American sociologist (1880–1956)

Henry Pratt Fairchild (August 18, 1880 – October 2, 1956) was an American sociologist who was Professor of Sociology at New York University and actively involved in many of the controversial issues of his time. He wrote about race relations, abortion and contraception, and immigration. He was involved with the founding of Planned Parenthood and served as president to the American Eugenics Society (1929–1931).

==Early life==
Fairchild was born in Dundee, Illinois. His father was Arthur Babbitt Fairchild, a descendant of Thomas Fairchild, who settled in New England in 1639. His mother a member of the Pratt industrialist family. Henry Fairchild was his grandfather. Fred Rogers Fairchild, a professor of Political Economy at Yale University, was his brother.

Fairchild grew up in Crete, Nebraska, where his father was professor at Doane College. Fairchild attended Doane (AB, 1900). He was an instructor at the Ionian University of Smyrna after leaving Doane in 1900.

He graduated from Yale University with a PhD in 1909. He also received an honorary LL.D. from Doane in 1930.

During World War I, he worked in the War Camp Community Service.

==Organizer and professor==

Fairchild was president of the Population Association of America from 1921 to 1925. He was president of the American Sociological Society in 1936.

He was active with Margaret Sanger in founding Planned Parenthood.

Fairchild was a professor of economics and sociology at Bowdoin College.

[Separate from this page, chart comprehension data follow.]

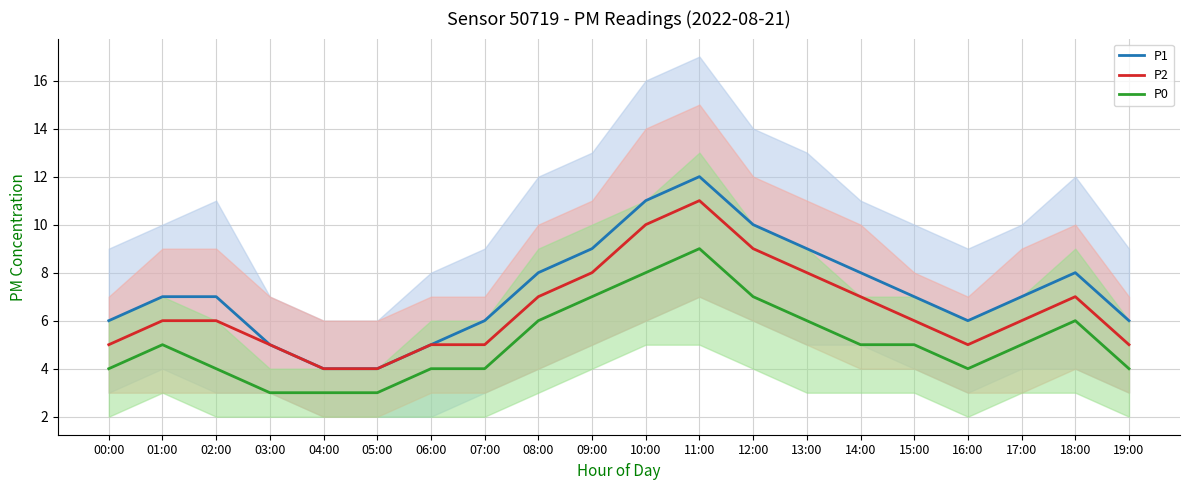

Is the value of P1 at 08:00 greater than the value of P2 at 01:00?

Yes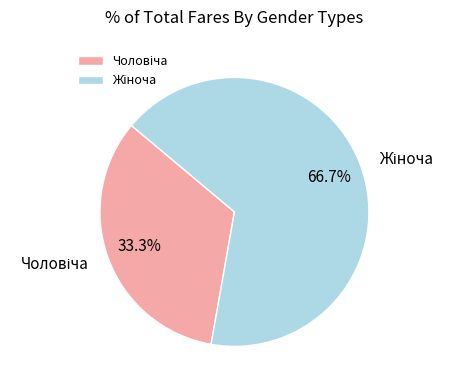

What percentage is NOT represented by Жіноча?

33.3%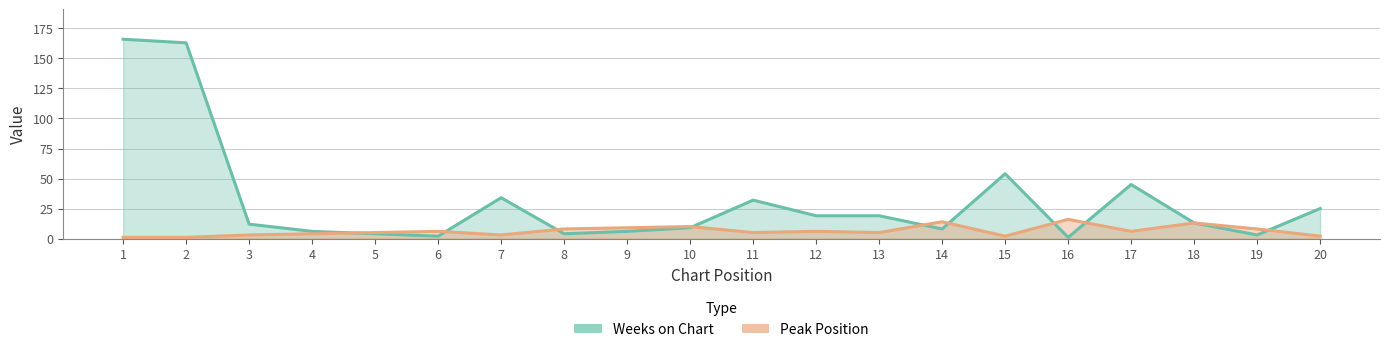

True or false: Weeks on Chart has more than 0 interior local peaks.

True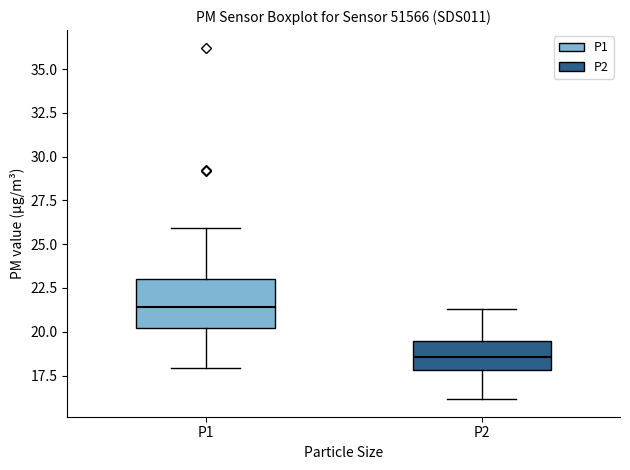

Comparing the boxes themselves (not the whiskers), which one is the tallest?

P1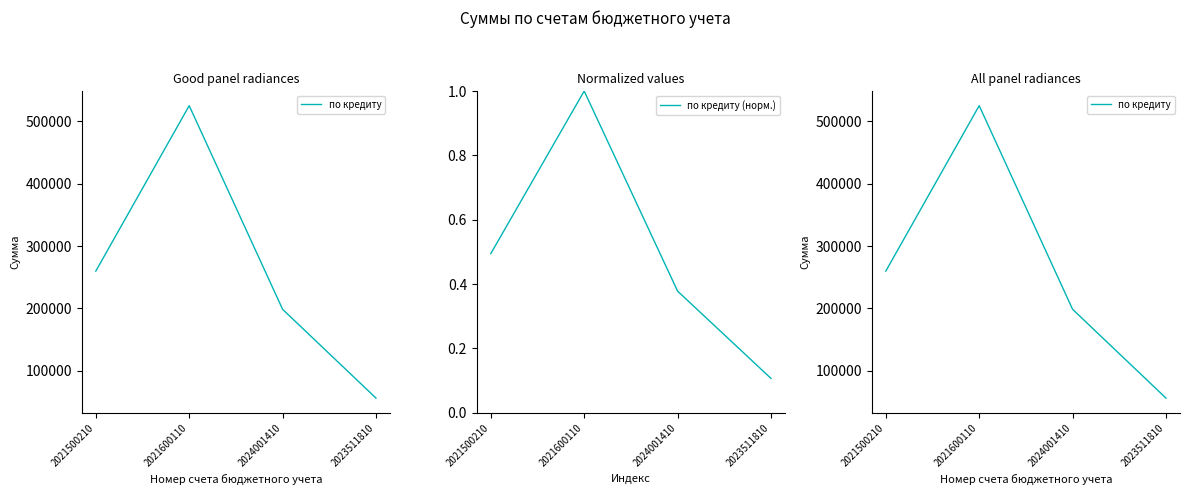

Which category has the highest value across all series?

2021600110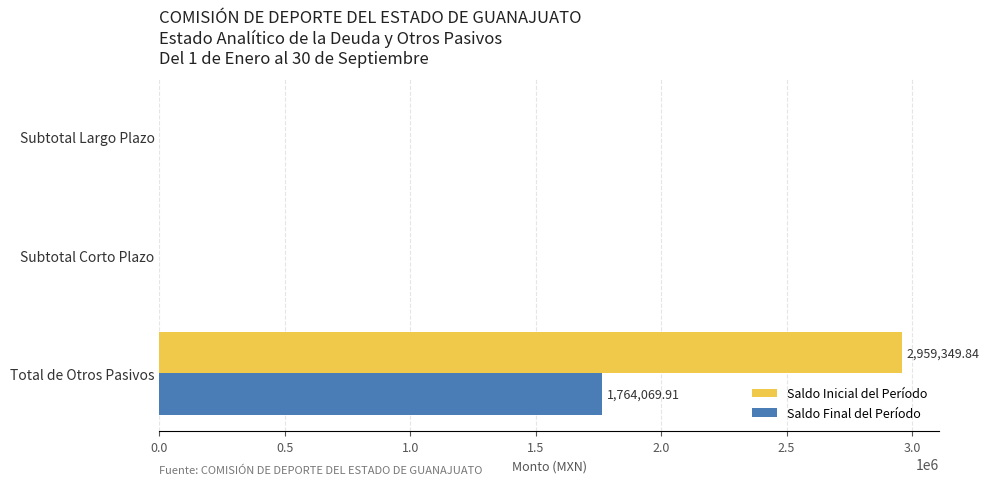

At which label does Saldo Inicial del Período reach its peak?

Total de Otros Pasivos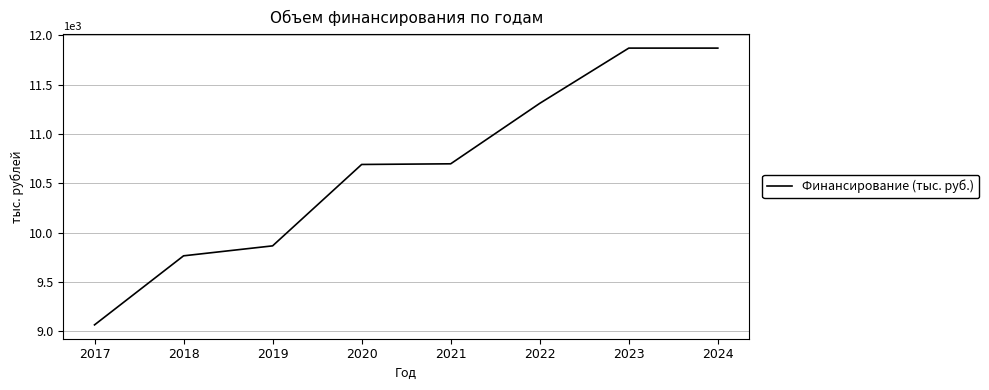

Count the number of data series in this chart.

1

After serving with the War Camp Community Service in World War I, he became a professor at New York University in 1919. He retired in 1945, and became chairman of the Department of Sociology in the Graduate School. Much of his work focused on race, nationalism, immigration, and ethnic conflict. He authored the 1934 textbook General Sociology.

Fairchild was fearful of overpopulation, citing Malthus. He argued that birth control was a solution to overpopulation. He was a critic of immigration to the United States, authoring the 1926 book The Melting Pot Mistake, which argued that the United States could not assimilate the vast number of immigrants that it had accepted in the previous fifty years. He also authored the 1913 book Immigration: A World Movement and Its American Significance.

He was a critic of capitalism. In 1942, he played a leading role in advocating for Earl Browder, former Communist Party secretary, to be released from jail. In 1953, he called for clemency for the Rosenbergs, Soviet spies who had been sentenced to execution.

He lived at 230 East 48th St in New York City.